Saat Ranti masuk ke apartemen Gandi, ia melihat Gandi yang duduk di bar mini dengan hanya menggunakan bathrobe, ia meneguk vodca dari gelas yang ada di tangannya lalu menatap tajam ke arah Ranti.
"Sudah bosan hidup miskin hem? Akhirnya kembali lagi padaku kan? Aku tahu itu, aku tahu kau akan kembali menjadi jalangku, menjadi budakku, buka bajumu, semuanya hingga tak tersisa, lalu merangkak ke arahku, lakukan atau kau akan aku sakiti lagi."
Ranti menuruti semua permintaan Gandi, ia buka seluruh kain yang melekat di tubuhnya lalu merundukkan badannya dan mulai merangkak ke arah Gandi duduk.
Gandi terkekeh pelan, ia melihat dada besar Ranti yang menggantung bergerak-gerak searah gerakan badan Ranti yang semakin dekat dan akhirnya ada di depannya. Gandi meletakkan gelasnya lalu membuka bathrobenya dan dua orang di ruangan itu sama-sama tak menggunakan baju. Gandi menarik dengan kasar rambut Ranti. Ranti hanya mendesis menahan sakit, ia berdiri dan dipaksa membelakangi Gandi, berpegangan pada meja yang ada di bar mini lalu terdengar jeritan Ranti saat tanpa aba-aba Gandi sudah memacu tubuh Ranti dari belakang, rasa perih yang teramat sangat Ranti rasakan karena ia belum siap.

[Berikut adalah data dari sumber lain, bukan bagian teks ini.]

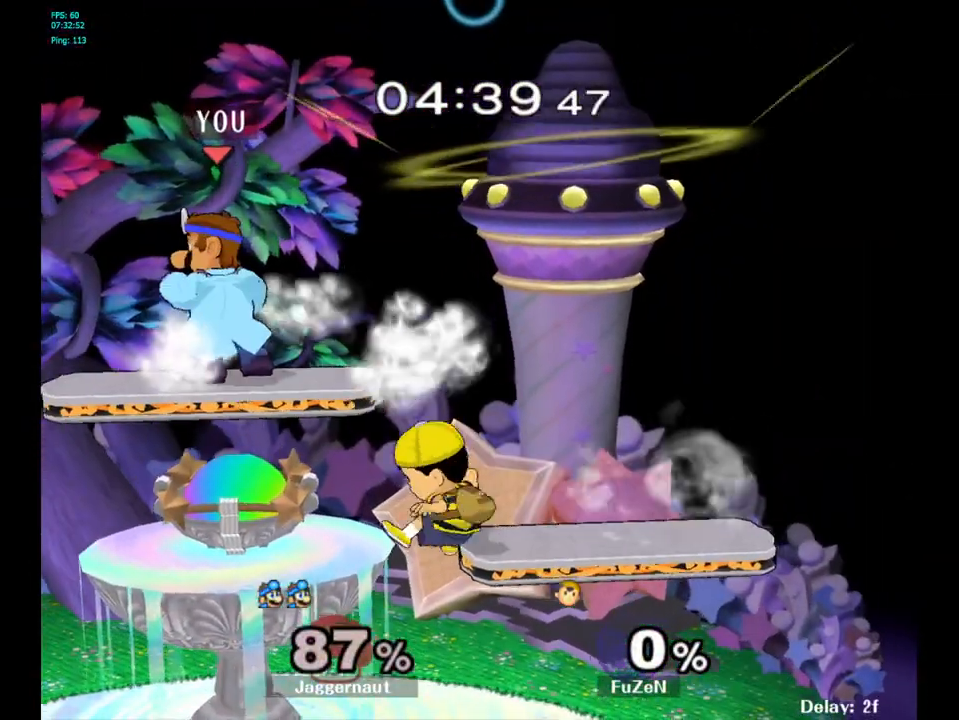
{"buttons": [], "left_stick": "right", "right_stick": "center", "events": [[333, "left_stick", "left"], [433, "left_stick", "right"]]}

Gandi bagai kesetanan, sesekali ia remas dan ia tampar bokong Ranti hingga Ranti berteriak kesakitan dan Gandi kaget saat di paha Ranti terlihat darah segar mengalir. Ia lepaskan penyatuannya dan membalik tubuh Ranti. Ia tatap nanar mata Ranti.
"Mengapa kau tak mengikuti saranku? Mengapa tak kau minum pilmu? Ini bayi siapa yang keguguran?"
Dan Ranti merosot, terjatuh di lantai, pingsan. Gandi menatap Ranti dengan tatapan tajam.
"Wanita tak tahu diuntung, sudah aku beri uang dan segala kemewahan masih mencari laki-laki lain yang hidupnya saja tidak jelas."
Gandi meninggalkan Ranti yang tergelak di lantai, terlihat ia menelepon seseorang dan melihat Ranti lagi sekilas.
"Tidurlah dulu kamu di sana sampai ada yang datang untuk mengurusmu, wanita yang tak pernah puas! Tak tahu berterima kasih!"